Critical parameters for determining features across multiple spectra in a project:
min.exp: If a feature is to be included in the final feature table, it must be present in at least this number of spectra.
Critical parameters for hybrid feature detection:
match.tol.ppm:
The ppm tolerance to match identified features to known
metabolites/features. Similar to mz.tol, this depends on the mass
accuracy of your machine.
new.feature.min.count: The
number of spectra a new feature must be present for it to be added to
the database. We recommend setting this parameter in a stringent
manner.
recover.min.count: The minimum time point count for a series of point in the EIC for it to be considered a true feature in supervised detection.
[Computation]
The computation time depends on the information contained in the spectra and the parameters. At the default setting, from one CDF file to its feature table, a laptop computer with a core 2 DUO CPU at 2.2 GHz takes about two minutes when the CDF file is about 30Mb. Retention time correction and feature alignment don't take too much time. Weaker signal recovery may take longer, as every spectrum is re-examined.
There are built-in mechanisms to speed up compuation.
(1) You can use
multiple cores/machines to simultaneously perform steps 1 and 2 (from CDF file to
per-spectrum feature table). The function cdf.to.ftr()
has a pre-processing mode, in which it can work on only a subset of the
CDF files, and save partially processed information in binary files.
Later on, simply re-run the function cdf.to.ftr() or semi.sup() and it will look for the partially processed information in binary files and skip the first two steps if the files are present.

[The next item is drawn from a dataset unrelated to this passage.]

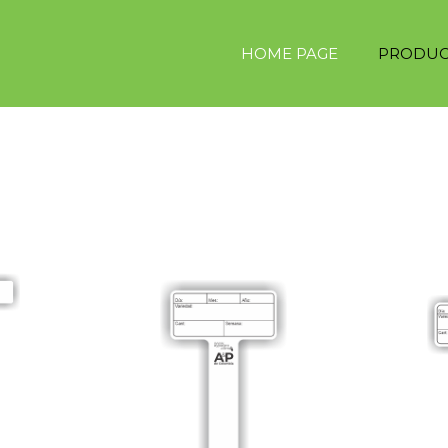
HOME PAGE
PRODUC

(2) Both and can utilize multiple cores on a machine. It is controlled by the n.nodes parameter in the wrapper functions. How many nodes you can use depends on two things: (1) the availability of cores in the machine, and (2) the size of RAM. A rule of thumb is to allow 2Gb RAM for each process.
apLCMS--adaptive processing of high-resolution LC/MS data. Yu T,
Park Y, Johnson JM, Jones DP. Bioinformatics. 2009 Aug 1;25(15):1930-6.
Quantification and deconvolution of asymmetric LC-MS peaks using the bi-Gaussian mixture model and statistical model selection. Yu T, Peng H. BMC Bioinformatics. 2010 Nov 12;11:559.
A practical approach to detect unique metabolic patterns for
personalized medicine. Johnson JM, Yu T, Strobel FH, Jones DP. Analyst.
2010 Nov;135(11):2864-70.
xMSanalyzer: automated pipeline for improved feature detection and
downstream analysis of large-scale, non-targeted metabolomics data.
Uppal K, Soltow QA, Strobel FH, Pittard WS, Gernert KM, Yu T, Jones DP.
BMC Bioinformatics. 2013 Jan 16;14:15.
Hybrid feature detection and information accumulation using
high-resolution LC-MS metabolomics data. Yu T, Park Y, Li S, Jones DP.
J. Proteome Res. 2013 Mar 1; 12(3):1419-27.